Нервное напряжение, которое поддерживало силы Яшки, прошло. Он не удержался. Положив голову на стол, он рыдал без слов, спина так и ходила ходуном. Военком стоял, гладил его по волосам и тихо говорил:
— Поплачь, поплачь, сынок… Легче будет. Мужчины тоже плачут. Трудные это слезы. У женщин — глаза на болоте, у них слезы близко, самый пустяк их выжать, а мужские — из глубины идут. У мужика не глаза, а он сам весь плачет.
Через полчаса Курбатов рассказал ему все. Протянув руку к карману гимнастерки, он отстегнул пуговицу, вытащил и подал военкому пачку писем; в них была завернута карточка Клавы. Военком посмотрел сначала на Курбатова, затем взял карточку Клавы, долго вглядывался в нее, перевернул и прочитал на обороте. Там было написано: «Моему дорогому, любимому, самому близкому Яшеньке! Всегда с тобой, на всю жизнь вместе. Клава».
Потом Ходотов начал читать письма. Читал он долго, не поднимая головы; лицо у него было спокойное, а Яшка сидел и нервничал. Он скреб ногтем зеленую суконную скатерть стола, проскреб дыру, покраснел, взглянул на военкома и, видя, что тот как будто ничего не заметил, закрыл протертое место пепельницей.
Наконец Ходотов прочел все письма, поднял голову и понимающим, долгим взглядом посмотрел на Курбатова.
— Так… Трудно, говоришь, Яша? Понимаю, трудно. Очень трудно. А в руках себя держать надо. Нельзя поддаваться такому настроению — оно далеко заведет. Я думал, что у тебя воля крепкая, а выходит, тебе еще воспитывать ее надо. Ведь так-то говоря, плохо это — на трудности равняться, по течению плыть. Но трудности у тебя, как ты сам сказал, личные — значит, наше общее дело не должно страдать. Запомни это на всю жизнь, мой тебе совет. Никогда общественное нельзя растворять в своем, в личном. Это только какой-нибудь обыватель может рассуждать иначе. Он из-за кисейных занавесок, пуховой перины да сытного обеда ничего видеть не хочет. А мы, большевики, — мы не для себя, а для всех работаем. А раз так — возьми себя в руки, спрячь поглубже свое личное горе и не переноси его на учебу и на службу.
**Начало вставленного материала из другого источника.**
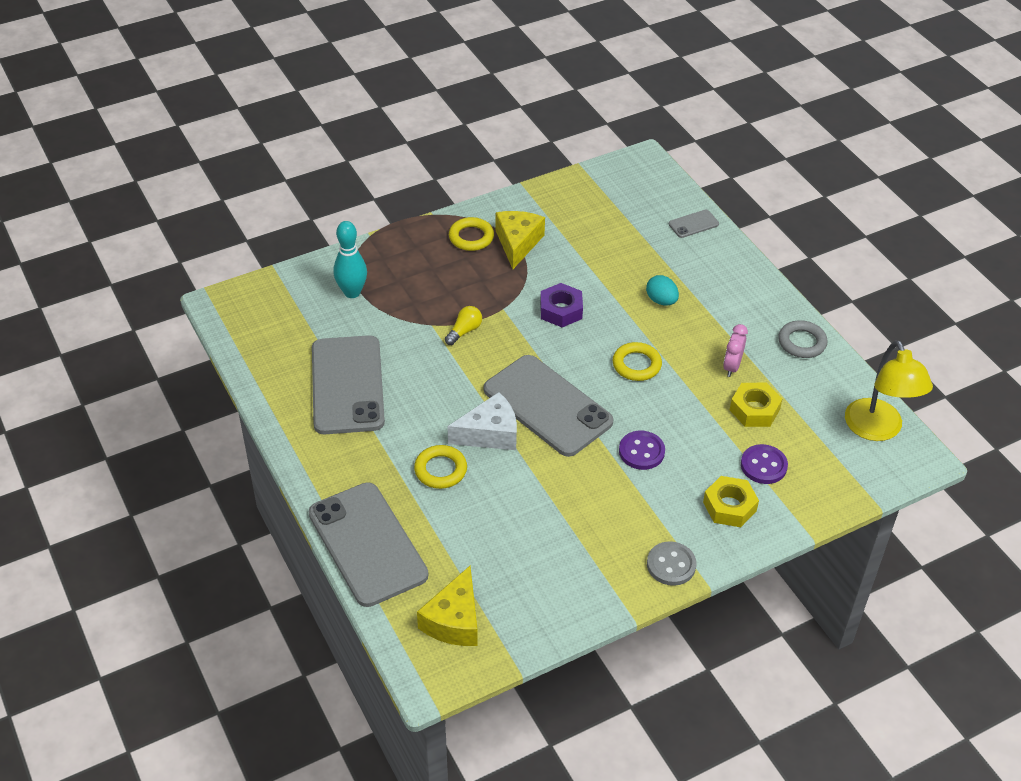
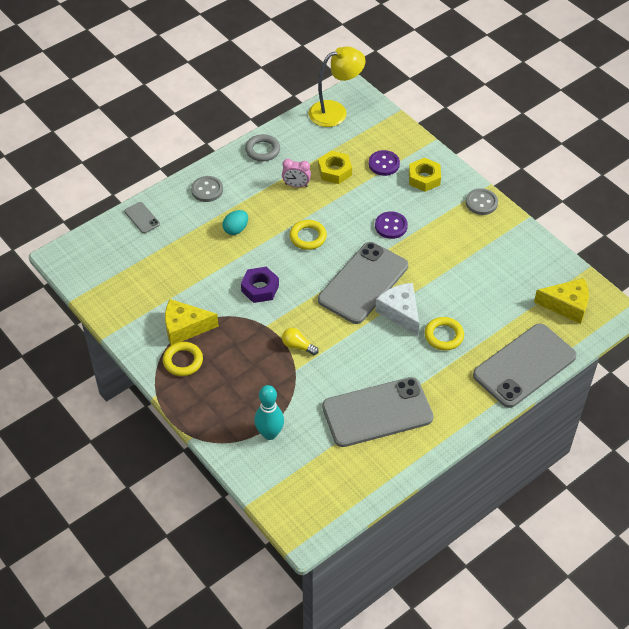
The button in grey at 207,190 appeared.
Военком снова подошел к нему и, опять подталкивая, на этот раз к двери, шутливо проворчал:
— Все же и при таком горе дыры на скатерти протирать нельзя. Это тоже имущество общественное, государственное.
Смущенный Курбатов хотел было что-то сказать, но Ходотов тихо вытолкнул его из кабинета и закрыл дверь.
19. Снова дома
То, чего больше всего боялся теперь Курбатов, — свершилось. В июне курсы закончились, выпускные испытания остались позади. Ходотов, вручив курсантам удостоверения, пробурчал «летите, орлята» и ушел.
Курбатов почувствовал, как кругом него вдруг появилась тревожная пустота. Лобзик оставался в Архангельске — на комсомольской работе. Оставался он, конечно, потому, что здесь была Нина. Приглашали в губкомол и Якова, но ему было тяжело здесь: Лобзик, как ни старался, не мог скрыть счастливой улыбки, она так и сверкала на его физиономии. Курбатов, понимая, что завидовать вроде бы нехорошо, не мог не завидовать его счастью, его любви и открыто признавался себе в этом: да, завидую.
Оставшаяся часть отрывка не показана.